Юрий Маркович не только писал мне очень поддерживающие мой писательский дух письма, но и практически, как мог, старался мне помочь. В одном из писем он писал:
"Вика, здравствуйте! Давно получил ваш пакет, но то уезжал, то болел, то был в рабочей запарке, как обычно после отъездов — из-за запущенных дел, несданных работ, недоправленных сценариев. А перечитать ваше мне хотелось в душевной тишине. Наконец она наступила, и я опять с огромным удовольствием прочел про Рикинглазов и отличный рассказ "Дачница". На следующей неделе отнесу его в "Дружбу народов" с соответствующими рекомендациями. С "Нашим современником" я по существу расплевался, не был у них полгода. Да они и не зовут. Охотнорядский дух достиг там почти материальной густоты».
Вот тут мне сразу вспомнился мой первый приезд в Москву. По телефону мы условились, что Юра будет ждать меня на стоянке такси, что бы вместе отправиться а Пахру — в его загородный дом, постоянное место жития-бытия всей семьи. Юра ждал меня в обществе плотного, хорошо упакованного в короткую дубленку — не совсем по погоде, правда: стояла поздняя осень, дождливая, еще не слишком холодная — как-то особенно по-московски добротно-краснорожего мужика. "Вот, познакомься, — представил меня Юра — талантливая молодая писательница. Будешь ее печатать».

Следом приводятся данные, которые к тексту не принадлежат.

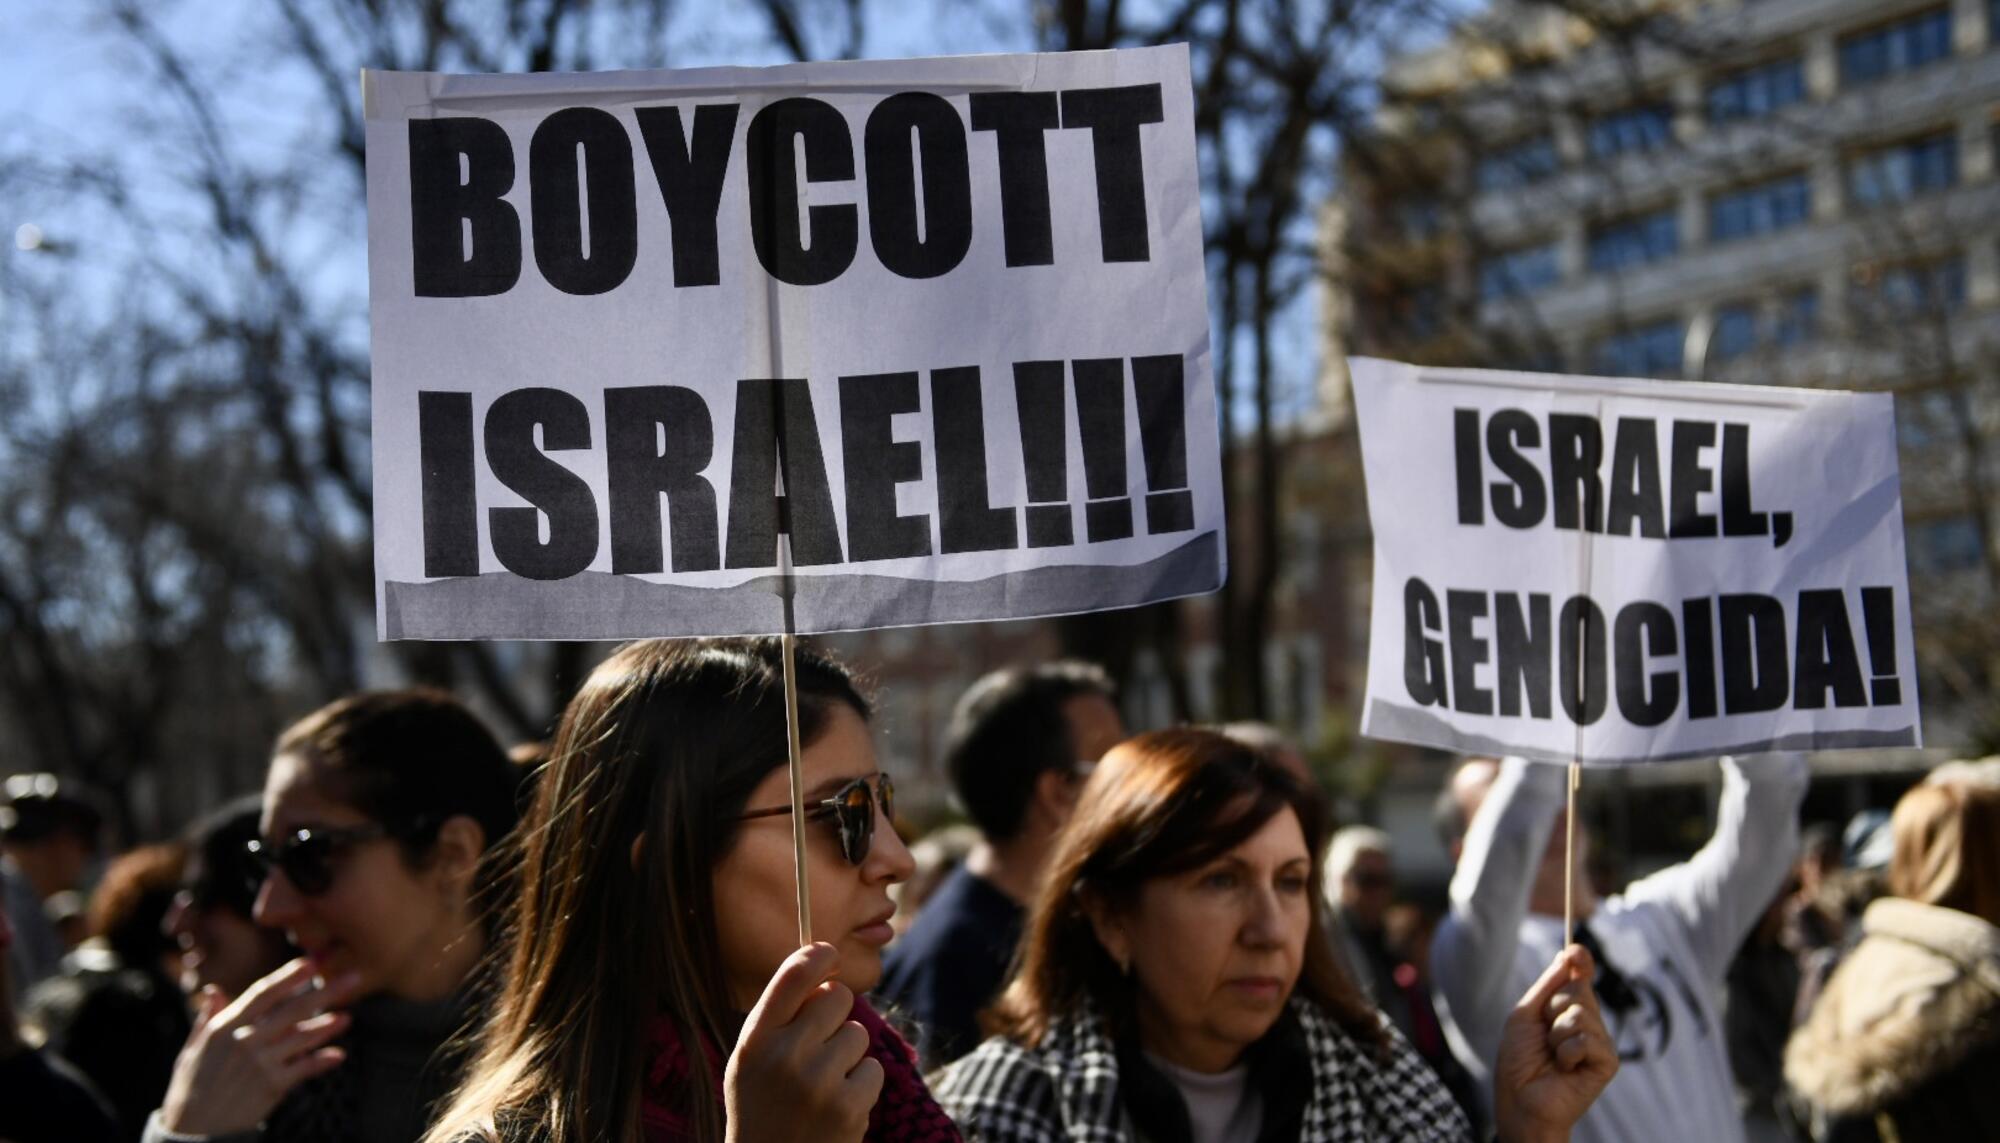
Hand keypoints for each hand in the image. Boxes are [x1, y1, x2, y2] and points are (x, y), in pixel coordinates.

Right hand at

— Да все они талантливые — незаинтересованною проокал мужик, и Юра поспешил закончить представление: — Нет, я тебе серьезно говорю: Виктория Ивановна очень талантливая писательница — Ну что ж, почитаем, посмотрим, Ивановна — уже усаживаясь в подошедшее такси он, может быть, и не услышал, как, уставившись на Юру, я злобно спрашивала: — Почему же "Ивановна"? Если я — Израилевна — так уж по-крайней мере, Яковлевна! — Яковлевна! Израилевна! Кто вас будет печатать с таким отчеством!? Это же был главный редактор "Современника"! Чем это Яковлевна лучше Ивановны?